Postoperative mediastinitis is a deep infection of the sternum which extends beyond the subcutaneous layer. This is one of the most feared complications in cardiac surgery.
Despite improved means of therapeutic treatment, morbidity and mortality remains high with a mortality rate ranging from 11 to 20% [3, 4].
The contamination of the surgical site is often derived from the commensal flora of the human body (patient or health care team) [5].
The most frequently identified organisms are Staphylococcus aureus (40–60%) followed by Gram-negative bacilli (BGN) (19% Enterobacteriaceae (Escherichia coli, Proteus species, Klebsiella pneumoniae) and 5 to 10% Pseudomonas aeruginosa) and anaerobes. Polymicrobial mediastinitis involving staphylococci, BGN can be seen in 4–30% of cases. Haemophilus influenzae mediastinitis cases are rare. The association between Haemophilus influenzae and Aggregatibacter aphrophilus in mediastinitis is exceptional [1, 2, 6].
In a wide range of mediastinitis in a 8-years study carried out in France (Charbonneau et al.) 3 cases of Haemophilus influenzae were found; that being a percentage of 0.9% [7].
In ower knowledge, no associations of Haemophilus influenzae with Aggregatibacter aphrophilus was found.
Haemophilus is a fastidious and polymorphic Gram-negative Coccobacilli, which usually causes a mild infection on many levels, but may also be responsible for serious infections if it reaches parts of the body where it is unusual to find it.

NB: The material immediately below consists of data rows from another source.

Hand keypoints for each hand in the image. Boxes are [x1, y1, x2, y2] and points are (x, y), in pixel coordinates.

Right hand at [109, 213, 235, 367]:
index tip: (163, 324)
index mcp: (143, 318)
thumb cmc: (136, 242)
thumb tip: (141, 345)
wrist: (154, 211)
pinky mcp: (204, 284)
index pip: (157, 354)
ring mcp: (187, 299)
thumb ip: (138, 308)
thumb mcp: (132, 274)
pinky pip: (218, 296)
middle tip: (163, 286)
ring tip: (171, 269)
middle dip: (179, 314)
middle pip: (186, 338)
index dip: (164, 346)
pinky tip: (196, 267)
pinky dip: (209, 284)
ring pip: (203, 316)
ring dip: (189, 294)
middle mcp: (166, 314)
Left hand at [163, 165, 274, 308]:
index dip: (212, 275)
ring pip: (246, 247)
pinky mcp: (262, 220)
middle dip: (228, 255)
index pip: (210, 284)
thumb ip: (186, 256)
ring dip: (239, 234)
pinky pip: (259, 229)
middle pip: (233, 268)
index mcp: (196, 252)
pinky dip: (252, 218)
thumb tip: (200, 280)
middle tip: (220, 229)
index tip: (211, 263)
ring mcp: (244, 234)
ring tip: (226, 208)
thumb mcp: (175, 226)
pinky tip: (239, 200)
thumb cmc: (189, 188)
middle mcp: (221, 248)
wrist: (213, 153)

H.aphrophilus, also part of Haemophilus species, was recently transferred (2006) in a new genus: Aggregatibacter [8].
Commensal of the oral cavity and upper respiratory tract in children and adults, the two bacteria have been involved in various infections: endocarditis, brain abscess, meningitis, osteomyelitis and arthritis. Mediastinitis remains however a very rare location [9].
The identification of these microorganisms is based on biochemical properties but molecular biology remains more efficient (RNA 16 s or sequencing) [8].
Factors contributing to the development of post-surgical mediastinitis are multiple and dependent on the type of surgery: covers of sternotomy; postoperative bleeding and those dependent on patient history including chronic obstructive pulmonary disease, smoking, diabetes and obesity [1, 2, 5, 6, 8, 10].
In our case, the patient was smoker and diabetic and, he showed an immediate postoperative bronchitis which would likely cause the bacteremia in these two germs.
A study in Nantes on post cardiac surgery mediastinitis, shows the association of this clinical entity with pneumonia in 77% of cases, responsible for a prolongation of mechanical ventilation and, therefore an extension of stay in intensive care. This raises the question of whether the infection was transmitted to the lung by bacterial translocation or bacteremia or conversely if mediastinitis could be secondary to pneumonia [6].
Treatment of mediastinitis includes: the treatment of septic shock and associated visceral failures, antibiotic therapy and aspiration guided by ultrasound or surgical exploration with drainage [2, 5, 11].
As recommended empiric antibiotic therapy should include vancomycin or a cephalosporin, associated with an aminoglycoside or a fluoroquinolone with adjustment to the results of susceptibility testing for a period of 3 weeks [1].
The beta-lactams are top choice antibiotics for treating infections with H.influenzae both in adults and in children. However, there are many mechanisms of resistance, the most common being the production of beta-lactamase. It is primarily TEM-type enzyme. A decreased susceptibility to beta-lactams by modification of the penicillin binding proteins (PBPs) target this antibiotic family is another mechanism which can add an efflux mechanism [7, 8, 10, 12, 13].
The in vitro activity of various antibiotics tested showed that cefotaxime and cefpodoxime have better activity in terms of MIC 50 and MIC interval, followed by amoxicillin + clavulanic acid that restores the activity of amoxicillin over the stem producing only beta-lactamase. Cefuroxime and cefaclor are less active in vitro regardless of the phenotype of the strains tested. Similar results have been reported in Europe and North America [7, 8, 10, 12, 13]. The Poor dissemination of beta-lactams and glycopeptides bone level often leads to associate with other molecules, such as fluoroquinolones, rifampin or fucidin [14].
For our patient, antibiotic therapy was at first probabilistic based on vancomycin associated with fluoroquinolone then was switched to aminopenicillin following the result of MICs with fluoroquinolone for a period of 3 weeks.